[Data records]

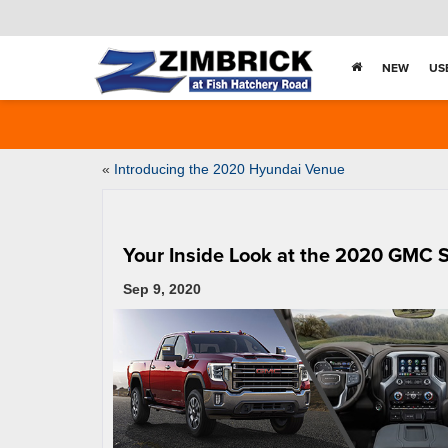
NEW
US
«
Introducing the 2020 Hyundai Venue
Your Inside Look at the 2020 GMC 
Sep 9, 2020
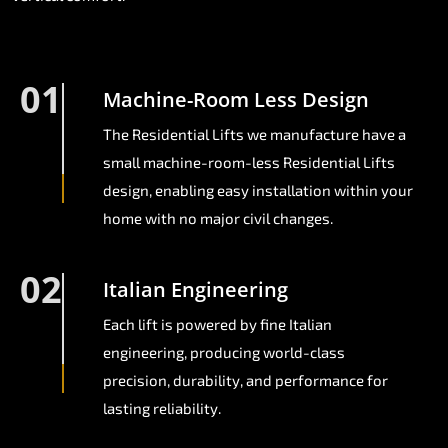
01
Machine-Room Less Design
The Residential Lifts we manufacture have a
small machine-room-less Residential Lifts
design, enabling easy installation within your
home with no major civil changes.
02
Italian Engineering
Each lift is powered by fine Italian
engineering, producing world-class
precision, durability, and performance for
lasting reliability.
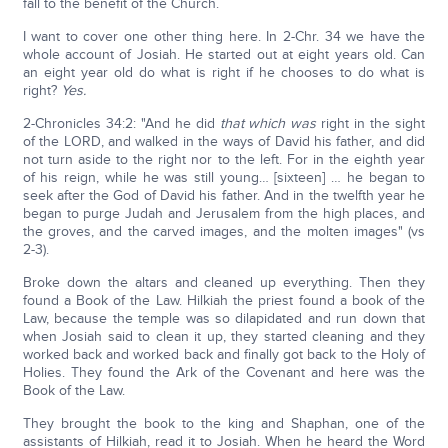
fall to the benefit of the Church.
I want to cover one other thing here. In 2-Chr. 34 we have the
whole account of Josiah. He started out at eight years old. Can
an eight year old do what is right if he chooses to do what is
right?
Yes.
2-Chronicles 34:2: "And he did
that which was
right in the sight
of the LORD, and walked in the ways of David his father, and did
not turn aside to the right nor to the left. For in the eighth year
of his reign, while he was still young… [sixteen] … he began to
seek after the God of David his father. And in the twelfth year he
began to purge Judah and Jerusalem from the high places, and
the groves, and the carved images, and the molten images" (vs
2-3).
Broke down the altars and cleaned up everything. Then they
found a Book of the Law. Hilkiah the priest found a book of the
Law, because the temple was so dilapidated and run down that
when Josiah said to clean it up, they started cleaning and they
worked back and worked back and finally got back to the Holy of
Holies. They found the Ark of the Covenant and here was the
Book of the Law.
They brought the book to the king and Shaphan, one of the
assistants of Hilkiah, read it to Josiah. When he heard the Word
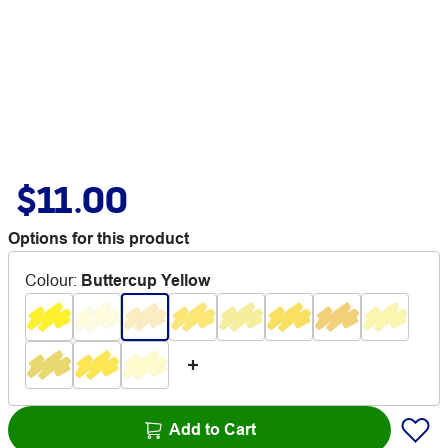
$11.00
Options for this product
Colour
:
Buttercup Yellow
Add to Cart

## To do
Above are the records; copy from them only the lines starting at the one containing "engineering, producing world-class" and ending at the one containing "They brought the", exactly and without pictures.

## Task response
engineering, producing world-class
precision, durability, and performance for
lasting reliability.
fall to the benefit of the Church.
I want to cover one other thing here. In 2-Chr. 34 we have the
whole account of Josiah. He started out at eight years old. Can
an eight year old do what is right if he chooses to do what is
right?
Yes.
2-Chronicles 34:2: "And he did
that which was
right in the sight
of the LORD, and walked in the ways of David his father, and did
not turn aside to the right nor to the left. For in the eighth year
of his reign, while he was still young… [sixteen] … he began to
seek after the God of David his father. And in the twelfth year he
began to purge Judah and Jerusalem from the high places, and
the groves, and the carved images, and the molten images" (vs
2-3).
Broke down the altars and cleaned up everything. Then they
found a Book of the Law. Hilkiah the priest found a book of the
Law, because the temple was so dilapidated and run down that
when Josiah said to clean it up, they started cleaning and they
worked back and worked back and finally got back to the Holy of
Holies. They found the Ark of the Covenant and here was the
Book of the Law.
They brought the book to the king and Shaphan, one of the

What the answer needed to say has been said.